## What you have to do
Reproduce the listing that follows in full. Omit its images.

Segment Start: The data

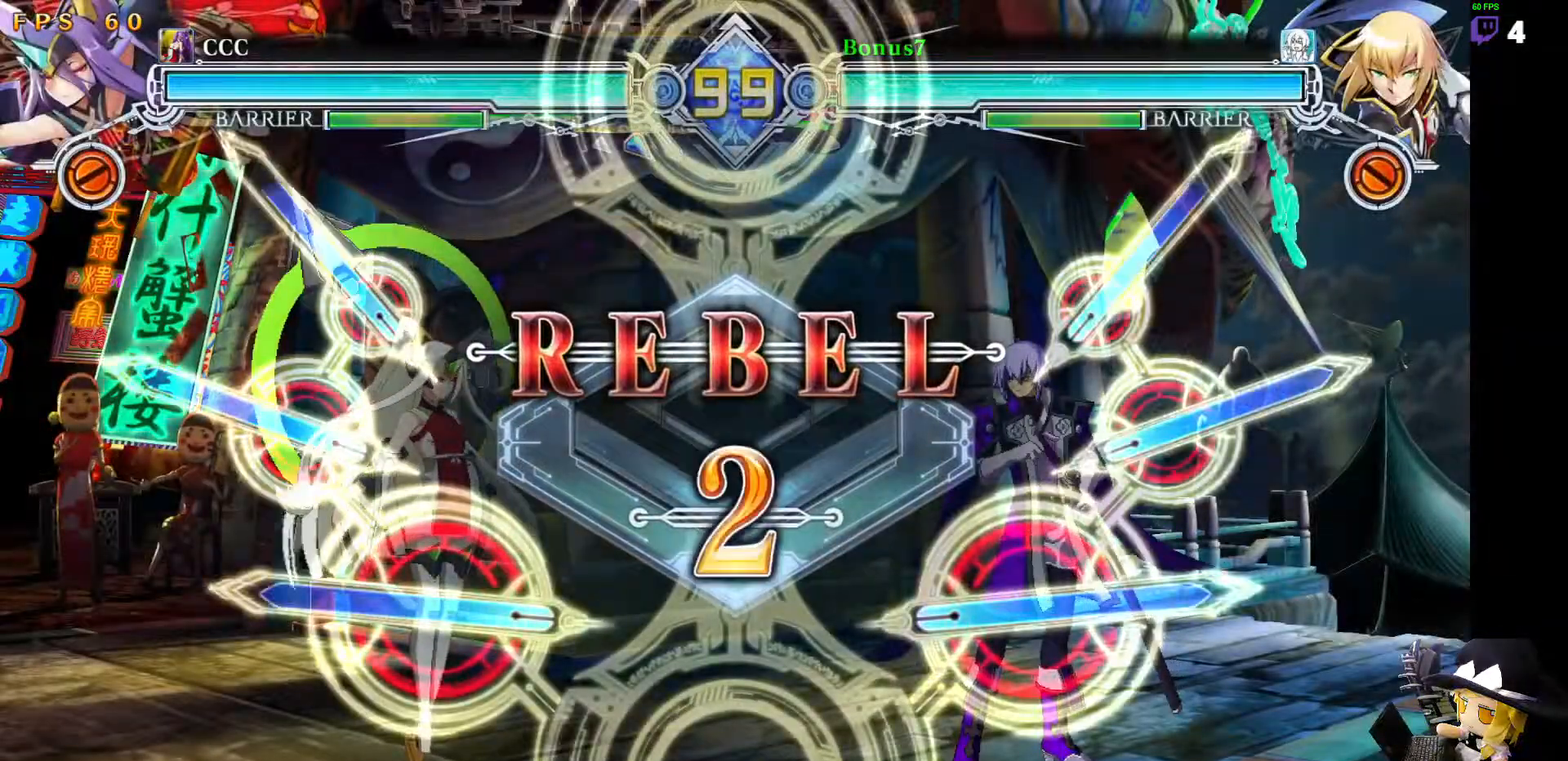
{"dt_ms": 489, "buttons": [], "events": []}
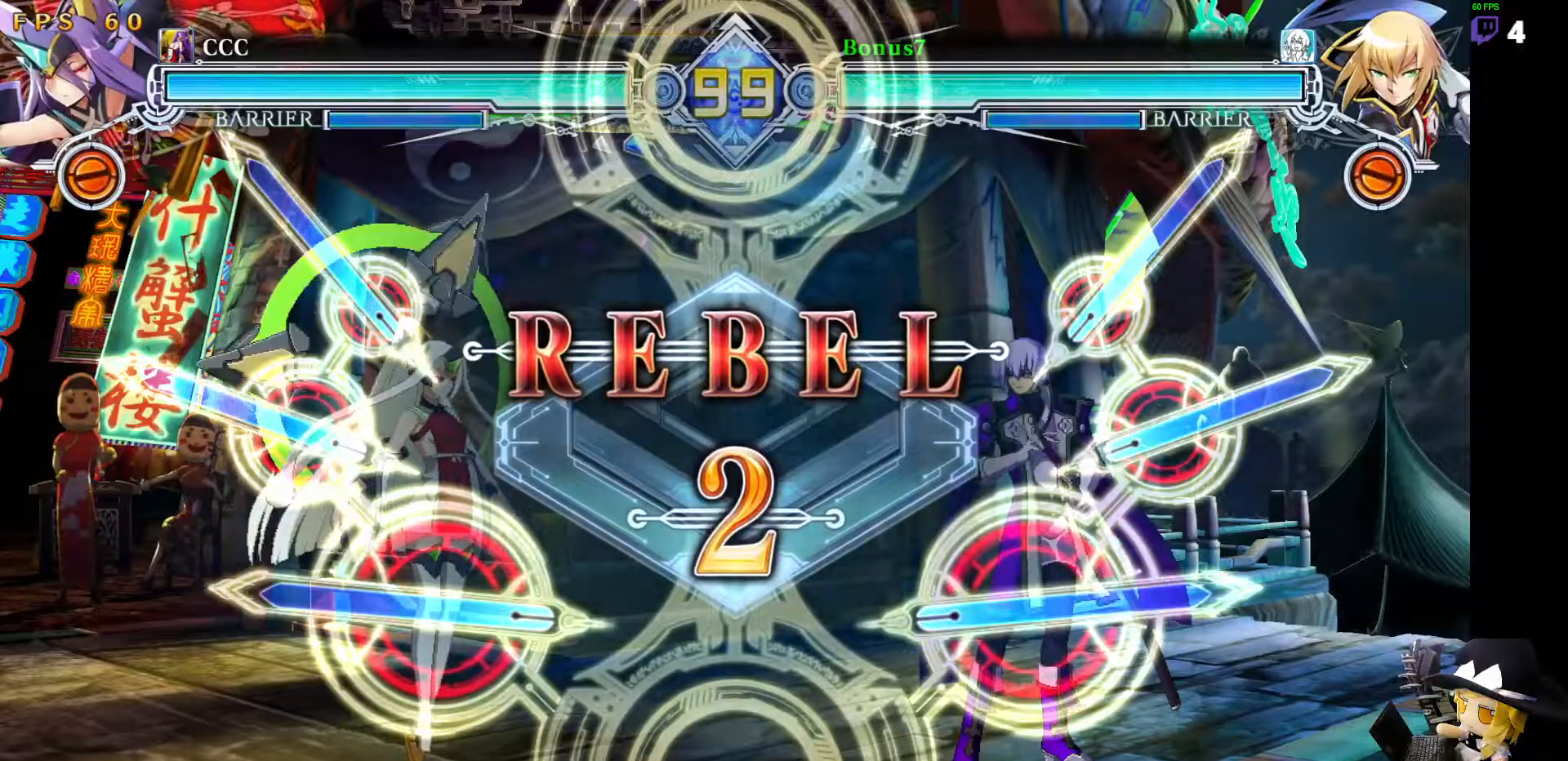
{"dt_ms": 506, "buttons": [], "events": []}
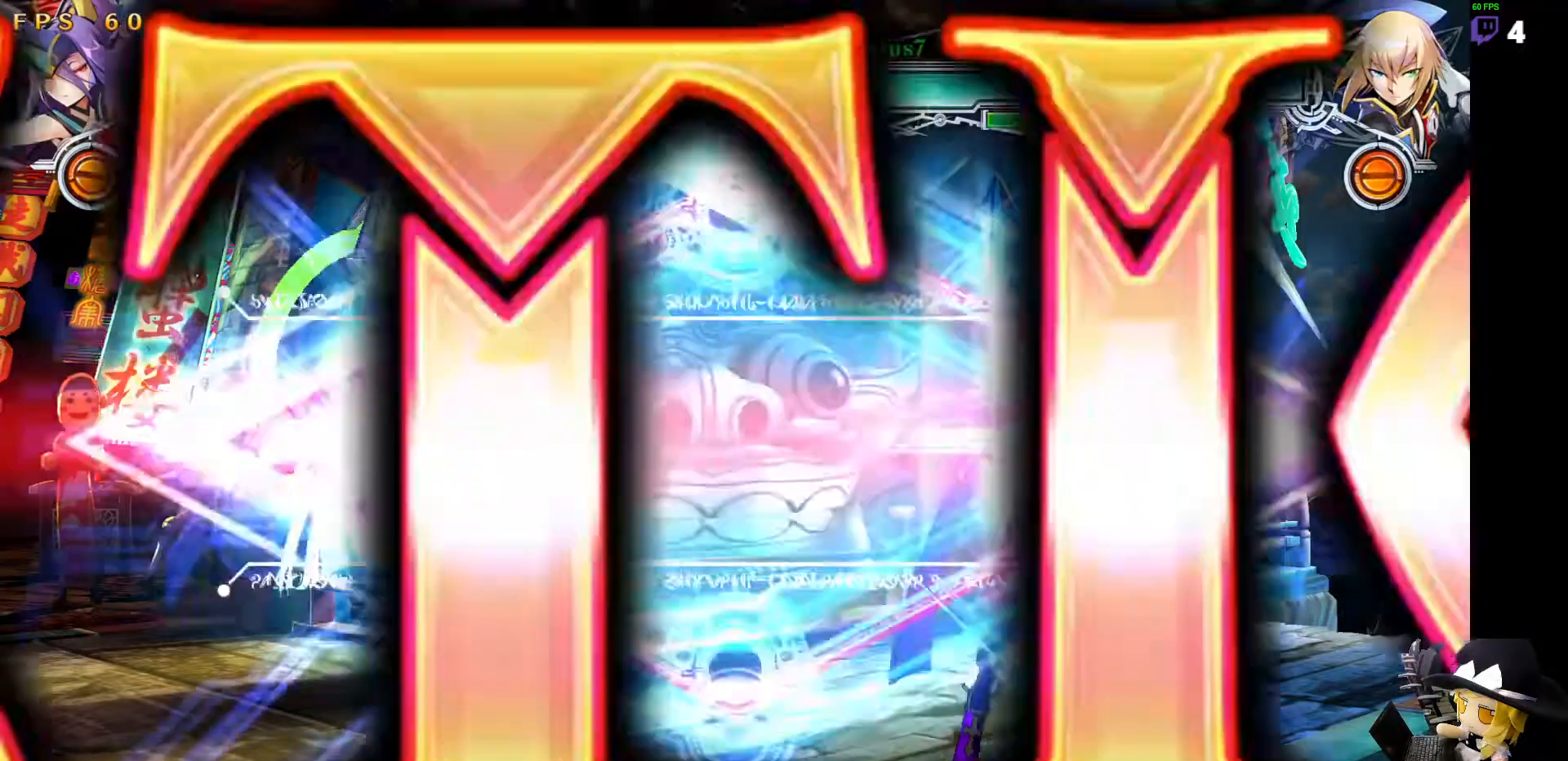
{"dt_ms": 505, "buttons": [], "events": []}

Segment End: The data

## Task response
{"dt_ms": 489, "buttons": [], "events": []}
{"dt_ms": 506, "buttons": [], "events": []}
{"dt_ms": 505, "buttons": [], "events": []}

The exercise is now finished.